WIEN / Akademietheater des Burgtheaters:
KATHARSIS
Von Dead Centre
nach Geschichten aus Olga Tokarczuks „Unrast“
Uraufführung
Premiere: 18. März 2023,
besucht wurde die zweite Vorstellung am 21. März 2023 

„Katharsis“ ist ein großer Begriff des abendländischen Theaters. Nichts weniger beabsichtigten die alten Griechen, wenn sie ihre gewaltigen Dramen mit ihren tiefen Menschheitsproblemen auf die Bühnen brachten. Katharsis – Furcht und Mitleid wollten sie im Zuschauer erzeugen, rückbezügliche Furcht, ob dergleichen auch im eigenen Leben passieren könnte, Mitleid, also Empathie mit den tragischen Schicksalen auf der Bühne. Was dergleichen mit dem Abend zu tun hat, den das Team „Dead Center“ für das Akademietheater geschaffen hat, bleibt offen.

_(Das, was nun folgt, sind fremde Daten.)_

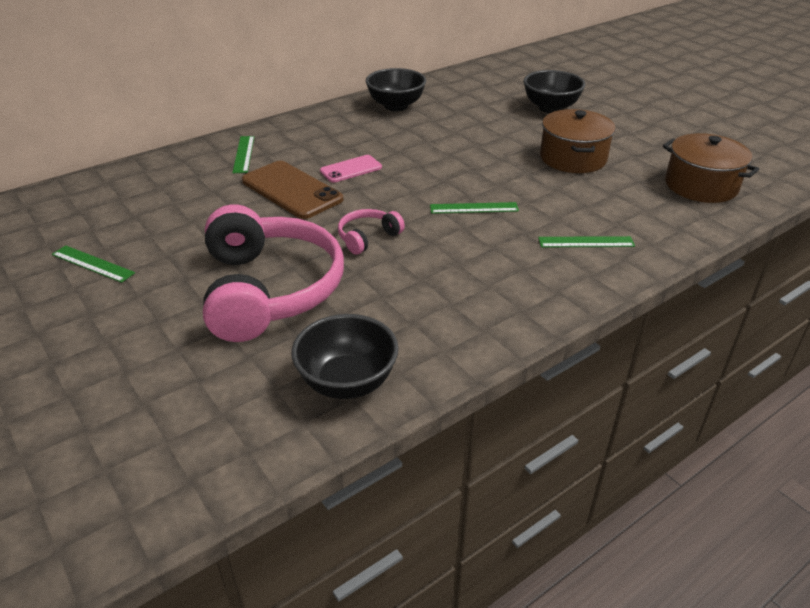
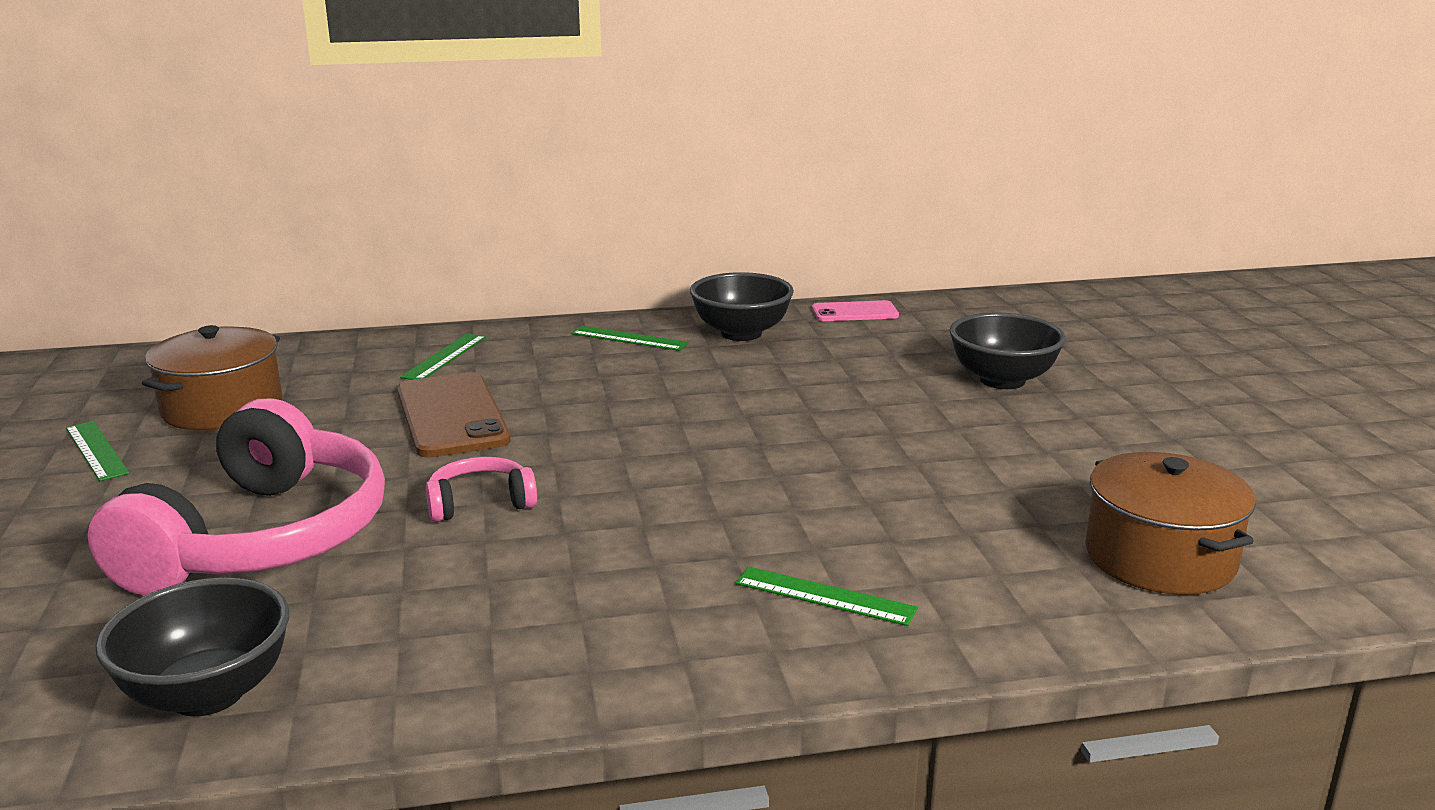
camera: 25 degrees right, 15 degrees down
pink phone [320,155,382,183] -> pink phone moved to [812,300,899,321]
green ruler [430,202,519,214] -> green ruler moved to [571,326,689,351]
brown pot [540,109,616,173] -> brown pot moved to [142,325,282,430]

Die in Irland ansässige Gruppe „Dead Center“ (die Regisseure Ben Kidd  und Bush Moukarzel) hat bei Martin Kusej schon so etwas wie Hausrecht, sie haben Abende über Wittgenstein und Sigmund Freud gestaltet, nun nahmen sie sich Angelo Soliman  her, den berühmtesten Austro-Afrikaner des 18. Jahrhunderts.

Sie stützten sich dabei auf das Werk „Unrast“ der polnischen Literatur-Nobelpreisträgerin Olga Tokarczuk, die Solimans Tochter Josephine Briefe an Kaiser Franz II. schreiben ließ, in denen sie darum bat, ihren Vater begraben zu dürfen. Denn wahrscheinlich wäre Angelo Soliman vor allem in unserer Zeit nicht wegen seiner Leistungen so beachtet worden (Ausstellungen, Bücher, Filme, Theaterstücke)  als wegen den Umständen seines Todes: Natürlich kann uns die Idee, dass der Kaiser ihn ausstopfen (präparieren wie ein Tier) ließ, um ihn im Hof-Naturalienkabinett auszustellen, nur vor Entsetzen und Unverständnis beuteln.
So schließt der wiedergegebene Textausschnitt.